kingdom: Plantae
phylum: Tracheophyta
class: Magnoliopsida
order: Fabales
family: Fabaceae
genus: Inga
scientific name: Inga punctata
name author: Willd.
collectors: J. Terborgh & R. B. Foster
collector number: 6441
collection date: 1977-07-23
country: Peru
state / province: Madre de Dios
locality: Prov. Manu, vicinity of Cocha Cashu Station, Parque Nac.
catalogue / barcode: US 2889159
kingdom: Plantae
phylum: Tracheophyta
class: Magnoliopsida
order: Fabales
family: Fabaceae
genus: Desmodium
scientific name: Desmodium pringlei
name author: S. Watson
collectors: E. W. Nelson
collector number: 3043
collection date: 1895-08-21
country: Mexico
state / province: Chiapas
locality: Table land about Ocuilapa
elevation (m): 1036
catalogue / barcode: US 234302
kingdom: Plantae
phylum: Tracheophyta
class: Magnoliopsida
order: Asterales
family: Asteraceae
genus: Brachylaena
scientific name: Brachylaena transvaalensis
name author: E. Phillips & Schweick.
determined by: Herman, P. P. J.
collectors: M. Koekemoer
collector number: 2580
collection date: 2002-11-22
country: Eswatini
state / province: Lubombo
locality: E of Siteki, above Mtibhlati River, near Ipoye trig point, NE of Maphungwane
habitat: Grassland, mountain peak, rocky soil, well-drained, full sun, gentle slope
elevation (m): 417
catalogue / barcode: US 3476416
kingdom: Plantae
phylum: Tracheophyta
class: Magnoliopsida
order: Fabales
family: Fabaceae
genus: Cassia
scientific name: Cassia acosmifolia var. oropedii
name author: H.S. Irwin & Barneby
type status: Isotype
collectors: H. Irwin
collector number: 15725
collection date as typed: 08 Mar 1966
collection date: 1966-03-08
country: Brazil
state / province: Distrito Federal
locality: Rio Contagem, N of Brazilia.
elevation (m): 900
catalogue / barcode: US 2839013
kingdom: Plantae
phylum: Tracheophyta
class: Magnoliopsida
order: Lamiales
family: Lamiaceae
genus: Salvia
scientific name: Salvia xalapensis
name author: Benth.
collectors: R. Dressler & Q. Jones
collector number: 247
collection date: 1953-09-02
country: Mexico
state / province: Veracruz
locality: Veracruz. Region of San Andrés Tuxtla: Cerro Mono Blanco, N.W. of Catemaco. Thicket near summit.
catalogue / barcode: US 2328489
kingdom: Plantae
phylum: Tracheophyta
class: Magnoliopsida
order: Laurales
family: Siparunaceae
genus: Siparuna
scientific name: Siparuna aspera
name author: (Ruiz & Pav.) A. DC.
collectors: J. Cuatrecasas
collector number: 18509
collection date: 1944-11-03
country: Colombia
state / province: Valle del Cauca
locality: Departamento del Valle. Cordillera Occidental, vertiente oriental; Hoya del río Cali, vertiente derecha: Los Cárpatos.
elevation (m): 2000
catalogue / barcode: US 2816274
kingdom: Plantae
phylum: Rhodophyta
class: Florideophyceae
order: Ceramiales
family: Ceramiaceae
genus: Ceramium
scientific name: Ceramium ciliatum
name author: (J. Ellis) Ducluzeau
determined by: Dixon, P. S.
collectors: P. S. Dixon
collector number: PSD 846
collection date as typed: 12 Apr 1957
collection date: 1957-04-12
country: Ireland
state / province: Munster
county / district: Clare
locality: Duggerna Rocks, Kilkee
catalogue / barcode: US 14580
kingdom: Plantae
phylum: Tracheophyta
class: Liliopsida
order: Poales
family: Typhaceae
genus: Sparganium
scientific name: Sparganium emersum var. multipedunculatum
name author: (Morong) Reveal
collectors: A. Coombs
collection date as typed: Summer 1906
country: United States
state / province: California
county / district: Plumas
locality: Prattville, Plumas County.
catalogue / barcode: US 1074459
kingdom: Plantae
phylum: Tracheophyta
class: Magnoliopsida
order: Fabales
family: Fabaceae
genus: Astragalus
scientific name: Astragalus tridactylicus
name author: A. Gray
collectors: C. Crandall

==============================

◆ **Exercise**
Return the lines verbatim, starting at the first line of the records above and ending at the line containing "locality: E of", with both of those lines included.

◆ **Answer to this exercise**
kingdom: Plantae
phylum: Tracheophyta
class: Magnoliopsida
order: Fabales
family: Fabaceae
genus: Inga
scientific name: Inga punctata
name author: Willd.
collectors: J. Terborgh & R. B. Foster
collector number: 6441
collection date: 1977-07-23
country: Peru
state / province: Madre de Dios
locality: Prov. Manu, vicinity of Cocha Cashu Station, Parque Nac.
catalogue / barcode: US 2889159
kingdom: Plantae
phylum: Tracheophyta
class: Magnoliopsida
order: Fabales
family: Fabaceae
genus: Desmodium
scientific name: Desmodium pringlei
name author: S. Watson
collectors: E. W. Nelson
collector number: 3043
collection date: 1895-08-21
country: Mexico
state / province: Chiapas
locality: Table land about Ocuilapa
elevation (m): 1036
catalogue / barcode: US 234302
kingdom: Plantae
phylum: Tracheophyta
class: Magnoliopsida
order: Asterales
family: Asteraceae
genus: Brachylaena
scientific name: Brachylaena transvaalensis
name author: E. Phillips & Schweick.
determined by: Herman, P. P. J.
collectors: M. Koekemoer
collector number: 2580
collection date: 2002-11-22
country: Eswatini
state / province: Lubombo
locality: E of Siteki, above Mtibhlati River, near Ipoye trig point, NE of Maphungwane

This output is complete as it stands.